I gave them names and created stories because like my mother; I wanted them to know someone cared. My favourite picture is a huge Victorian mourning shadow box from 1919. The little girl died a year after her communion and inside the gold framed shadow box is a veil, her picture and dried calla lilies. An elderly friend told me one day that the little girl had probably passed because the photographer had stolen her soul. I never really thought about it again until I went to Peralta Junction on Saturday and encountered a soul photographer there.
So was it true? Did photographers really steal your soul?
In some cultures any image taken may cause great distress because of religious beliefs, as they believe your reflection is your soul. If you look at some pictures of your great grandmother or possibly grandmother (depending on your age) you will notice no one smiles. There was popular belief that people didn’t like to have their pictures taken and the reason was because it stole your soul.

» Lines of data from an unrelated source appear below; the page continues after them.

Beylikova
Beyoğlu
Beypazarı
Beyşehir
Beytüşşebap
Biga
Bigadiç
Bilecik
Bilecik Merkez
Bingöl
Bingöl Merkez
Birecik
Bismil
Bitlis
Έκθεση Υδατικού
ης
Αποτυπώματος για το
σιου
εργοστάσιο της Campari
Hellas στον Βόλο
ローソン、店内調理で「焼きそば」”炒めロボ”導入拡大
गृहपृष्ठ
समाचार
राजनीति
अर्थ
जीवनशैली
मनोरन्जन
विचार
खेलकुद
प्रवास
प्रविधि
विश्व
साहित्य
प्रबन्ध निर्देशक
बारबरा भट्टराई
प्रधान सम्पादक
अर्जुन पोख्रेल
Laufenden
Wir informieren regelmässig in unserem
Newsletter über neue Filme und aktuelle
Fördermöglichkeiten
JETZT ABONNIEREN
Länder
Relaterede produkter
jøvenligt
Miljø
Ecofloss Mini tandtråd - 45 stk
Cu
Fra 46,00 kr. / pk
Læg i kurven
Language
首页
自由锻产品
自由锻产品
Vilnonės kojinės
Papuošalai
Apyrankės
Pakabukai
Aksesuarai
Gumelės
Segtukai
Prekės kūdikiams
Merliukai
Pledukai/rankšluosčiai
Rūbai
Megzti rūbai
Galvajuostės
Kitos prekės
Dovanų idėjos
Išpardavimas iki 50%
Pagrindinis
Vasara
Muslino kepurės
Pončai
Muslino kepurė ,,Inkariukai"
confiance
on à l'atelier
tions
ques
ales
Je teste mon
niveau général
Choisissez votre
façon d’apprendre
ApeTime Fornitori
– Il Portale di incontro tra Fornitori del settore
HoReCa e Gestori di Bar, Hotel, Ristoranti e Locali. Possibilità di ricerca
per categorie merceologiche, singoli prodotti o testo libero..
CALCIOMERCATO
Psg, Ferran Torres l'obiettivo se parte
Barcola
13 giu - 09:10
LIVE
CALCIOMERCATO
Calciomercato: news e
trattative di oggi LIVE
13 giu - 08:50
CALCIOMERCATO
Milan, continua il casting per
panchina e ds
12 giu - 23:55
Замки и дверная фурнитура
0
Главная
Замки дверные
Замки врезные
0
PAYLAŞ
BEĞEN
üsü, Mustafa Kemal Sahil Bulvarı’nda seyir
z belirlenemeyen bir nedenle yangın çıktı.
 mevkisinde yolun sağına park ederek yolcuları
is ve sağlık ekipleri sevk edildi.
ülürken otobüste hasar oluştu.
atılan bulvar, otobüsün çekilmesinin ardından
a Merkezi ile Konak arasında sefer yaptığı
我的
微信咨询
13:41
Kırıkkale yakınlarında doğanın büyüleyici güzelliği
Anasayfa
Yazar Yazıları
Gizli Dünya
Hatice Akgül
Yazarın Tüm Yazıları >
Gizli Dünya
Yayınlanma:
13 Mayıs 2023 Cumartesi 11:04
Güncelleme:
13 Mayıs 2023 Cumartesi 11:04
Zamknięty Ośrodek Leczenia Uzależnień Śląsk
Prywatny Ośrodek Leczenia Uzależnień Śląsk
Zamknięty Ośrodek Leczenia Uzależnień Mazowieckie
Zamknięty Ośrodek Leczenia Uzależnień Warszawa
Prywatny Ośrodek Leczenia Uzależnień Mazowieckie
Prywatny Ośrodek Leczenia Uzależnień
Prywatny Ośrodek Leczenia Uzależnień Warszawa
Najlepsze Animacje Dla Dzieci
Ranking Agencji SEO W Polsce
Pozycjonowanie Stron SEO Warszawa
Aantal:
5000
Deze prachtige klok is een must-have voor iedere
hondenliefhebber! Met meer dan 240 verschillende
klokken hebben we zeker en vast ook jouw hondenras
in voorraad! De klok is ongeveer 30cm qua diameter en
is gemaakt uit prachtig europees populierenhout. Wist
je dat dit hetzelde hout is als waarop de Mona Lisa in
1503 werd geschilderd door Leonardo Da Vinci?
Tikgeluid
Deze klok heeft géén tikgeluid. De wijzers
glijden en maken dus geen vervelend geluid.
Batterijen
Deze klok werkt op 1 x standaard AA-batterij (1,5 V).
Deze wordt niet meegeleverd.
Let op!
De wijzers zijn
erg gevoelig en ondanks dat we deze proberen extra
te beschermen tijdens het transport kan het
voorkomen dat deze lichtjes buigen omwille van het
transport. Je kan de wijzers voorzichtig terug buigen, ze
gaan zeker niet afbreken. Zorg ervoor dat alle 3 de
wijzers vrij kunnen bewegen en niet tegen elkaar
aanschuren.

According to legends, mirrors when you look into them, reflect your soul and do not reflect back light that hits them. There is also an extension of the idea that your shadow is a reflection of your soul. Mirrors were considered an important part of the Mayan religion and culture as they thought mirrors opened portals into the other world, allowing ancestors and gods to pass through between the two planes. They believed when praying to a saint, the soul leaves the body. To help the soul find its way back into the body, mirrors are placed in front of saint statues to reflect back the soul. Many religions today still cover mirrors with black cloth when someone dies so the soul does not get trapped inside the mirror after death.
Most people today allow their photograph to be taken, however some still protect their infants as some still believe the souls of infants are fragile and are susceptible to leaving the body. Photographing an infant could harm the soul, preventing its return to the body. The soul is believed to be composed of thirteen parts, and photography damages or even removes some of these components and a shaman is sometimes brought in to restore a person’s soul.
I believe that photos are frozen moments of time and everyone knows first hand you do not get time back. You live for today as there might not be a tomorrow – so why worry about a disappearing soul?
Anyways, current word on the street is using a digital camera does not steal the subject’s soul, film cameras do. So was Sears with their family photography promotions in on the soul stealing business all along; because I swear the woman below looks like my soul sister on a bad-hair day.
Linda- 1996 – 7:30 am the morning after one of her old stores fashion shows. The flowers survived but looks like she did not. Looks like her soul was sucked out!